SELAMET, SÊVÊ, PAKİZE, FATMA…
Yasakların son günlerinin 8 Mart Dünya Kadınlar Günü’ne denk geldiğini aktaran Oktay, “Nusaybinli kadınlar 8 Mart'ı kutladılar. Mahalleliler, direnen kadınlarla kol kola girip halaylar çekiyordu. Savaş hali, kadın mücadelesine engel olamıyordu. Devletin, o dönem kadın mücadelesine yönelimi öldürmek üzerineydi. İçeriye ajan gönderip, suikast biçiminde yok etme girişimlerine denk geldim. İçerideki direnişi böyle kırmaya çalışıyorlardı. Öz yönetim direnişi ise halk için önemliydi ve buna dört elle sarılmışlardı. Kadınlar sokak ortasında, bahçesinde ya da günlük işlerini yaparken öldürüldü. Selamet Yeşilmen bunun en büyük örneklerinden biriydi. Evinin önündeki zırhlı araç tarafından onlarca kurşunla öldürüldü. Sêvê Demir, Fatma Uyar, Pakize Nayır da yine katledilen kadınlar arasındaydı” dedi.
Bu süreçte tanık olduklarından sonra hayatının bir daha eskisi gibi olmadığını belirten Oktay, “Psikolojim, duygum, düşüncem, zorluk eşiğim her şeyim de bir değişim oldu. Yanımda en ufak bir seste bile ürken, sıçrayan ve hemen o ana gidip, rüyalarımda sürekli katledilenleri görüyordum. Üzerimde ağır saldırıların ve savaşın psikolojik sonuçları oldukça belirgindi ama hiçbir zaman pişman olmadım.
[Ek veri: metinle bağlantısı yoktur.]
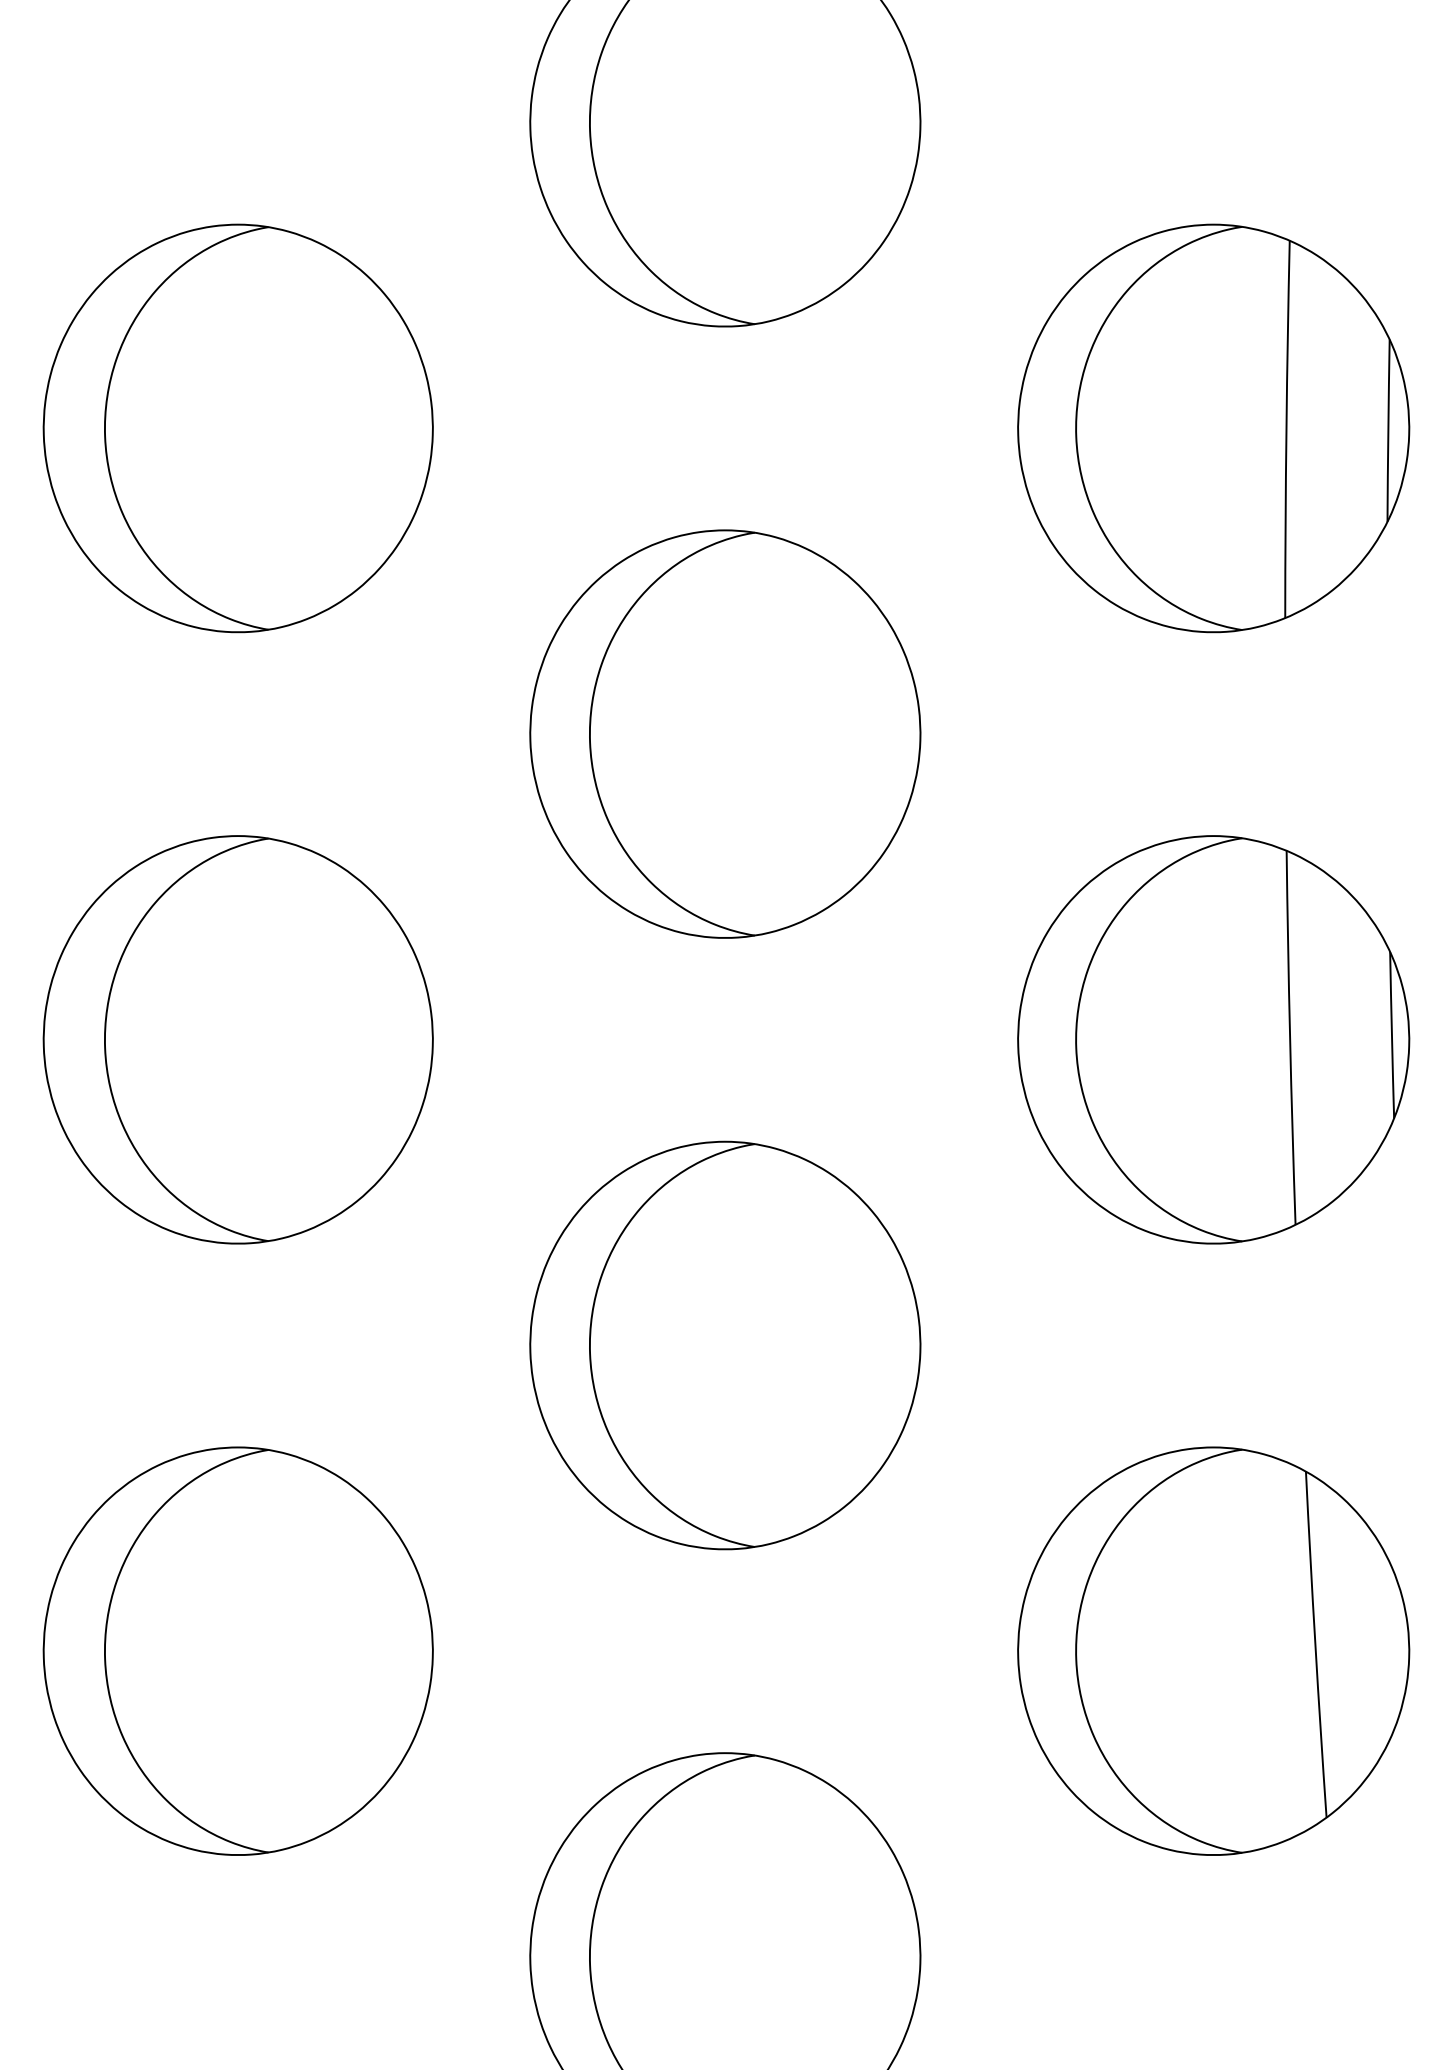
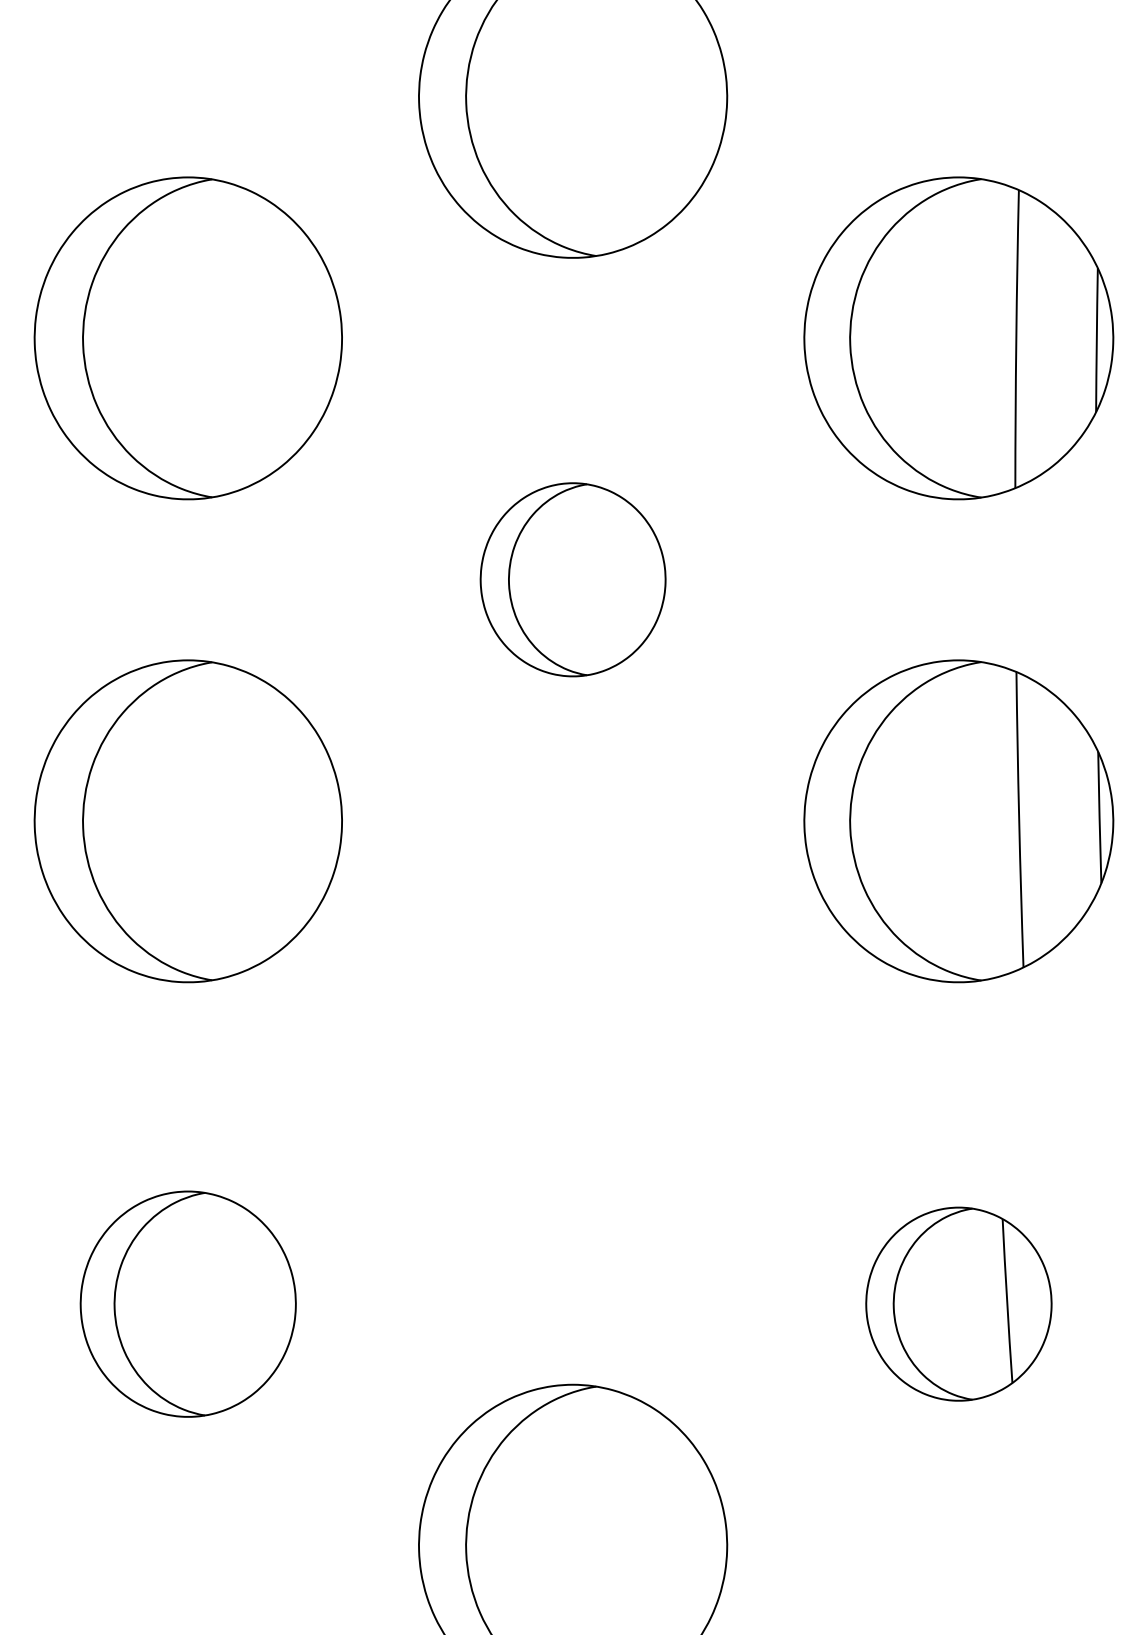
part: (725, 733) -> (573, 579), size x0.6
part: (725, 1345) -> (573, 1062), removed
part: (237, 1650) -> (187, 1303), size x0.7
part: (1213, 1650) -> (958, 1303), size x0.6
Tutuklandım ve bir süre cezaevinde kaldım. Gözaltı sürecinde zorlu şeyler yaşadım. Tehdit edildim, ajanlık teklifine maruz kaldım. Yine de pişman değilim. Yaşanan haksızlıkları, savaşı, gerçekleri ve direnişi halka aktarmak için yine mücadele eder yine yazarım” diye belirtti.
POLONYA’DAN ŞİLİ’YE KADIN DİRENİŞİ
Cezaevinden çıktıktan sonra 2019’da ülkeyi terk etmek zorunda kaldığını belirten Oktay, “İki yıldır yurtdışında yaşıyorum. Meriç Nehri üzerinden Yunanistan’a geçtim. Sınıra yakın olmasından kaynaklı Yunanistan benim için güvenli bir ülke değildi. Batı Avrupa'ya gitmem gerekecekti. Orada hem ekonomik olarak hem kadın olarak kalacak yerim yoktu. 5 ülkeyi yürüyerek, en son Batı Avrupa’ya ulaştım” dedi.
Dünyanın her yerinde baskıcı ve zorba iktidarlara karşı mücadeleyi sürdüren ve direnen kesimin kadınlar olduğunun altını çizen Oktay, devamında şunları ekledi: “Her yerde böyledir. Polonya’dan tutun Şili’ye kadar bütün kadınların direnişini görüyoruz. Cinsiyetçi uygulamalara karşı bütün eril zihniyetlere karşı kadınlar her yerde alanlarda. Öz yönetimde de bu böyleydi. En çok kadının rengi belliydi. Bugün de kadınlar alanlarda ve her daim alanlarda olacaklar. Bir kadın gazeteci olarak yazmaya, çalışmaya ve faşist iktidarlara karşı mücadele etmeye devam edeceğim.”